Let $R,S$ be commutative rings with 1 satisfying $R \subseteq S$. I am looking for an alternative proof to the fact that $S \otimes_{R} R[x] \cong S[x]$ as $R$-modules.
This is a pretty easy corollary from the fact that if $M$ is any $R$-module and $F$ is a free $R$-module with basis $\{ e_{i} \}_{i \in I}$, then every element of $M \otimes_{R} F$ has a unique representation of the form $\sum_{i \in I} m_{i} \otimes e_{i}$, where $m_{i} = 0$ for all but finitely many $i \in I$. Using this coupled with the fact that $\{ x^i \}_{i \in \mathbb{N}}$ is a $R$-basis for $R[x]$, we know that every element of $S \otimes_{R} R[x]$ has a unique representation of the form $\sum_{i \in \mathbb{N}} s_{i} \otimes x^i$. We can then verify that the obvious map $\sum_{i \in \mathbb{N}} s_{i} \otimes x^i \mapsto \sum_{i \in \mathbb{N}} s_{i} x^i$ is an $R$-module isomorphism.
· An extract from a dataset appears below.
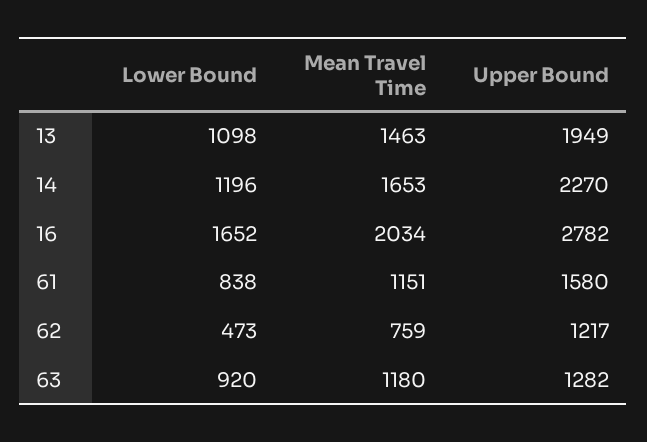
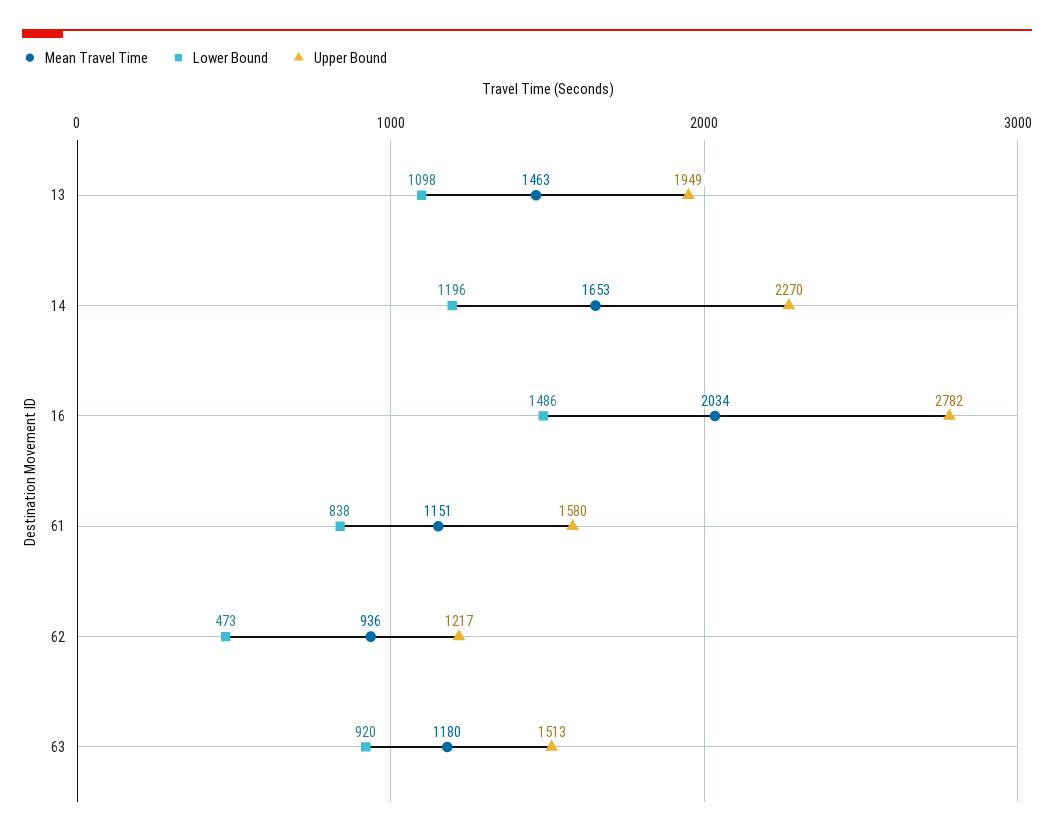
Lower Bound, 16: 1652 -> 1486
Mean Travel Time, 62: 759 -> 936
Upper Bound, 63: 1282 -> 1513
This proof is pretty slick, but is there a different way to prove this using the universal property of tensor products as the main machinery? To be specific, is there an "obvious" bilinear map $S \times R[x] \rightarrow S[x]$ that induces an isomorphism $S \otimes_{R} R[x] \rightarrow S[x]$.
EDIT: Upon Hurkyl's suggestion, I think I proved in the way I was trying. Also I think it establishes an isomorphism of $R$-algebras as Qiaochu suggested.
So let $B : S \times R[x] \rightarrow S[x]$ be defined by $(s, f) \mapsto sf$. It is easy to verify that $B$ is bilinear and so we get a (unique) $R$-linear map $T : S \otimes_{R} R[x] \rightarrow S[x]$ such that $T(s \otimes f) = sf$. Now define another map $U : S[x] \rightarrow S \otimes_{R} R[x]$ by $sx^i \mapsto s \otimes x^i$ and extending by linearity. It is easy to show that $T \circ U = \operatorname{id}_{S[x]}$ by showing that $T \circ U(sx^i) = sx^i$ for all $s \in S$ and $i \in \mathbb{N}$. Similarly, it is not too difficult to show that $U \circ T = \operatorname{id}_{S \otimes_{R} R[x]}$ on all elementary tensors $s \otimes f \in S \otimes_{R} R[x]$, which implies that $U \circ T = \operatorname{id}_{S \otimes R[x]}$ on all of $S \otimes_{R} R[x]$. This then implies that $S \otimes_{R} R[x] \cong S[x]$.
Is this correct?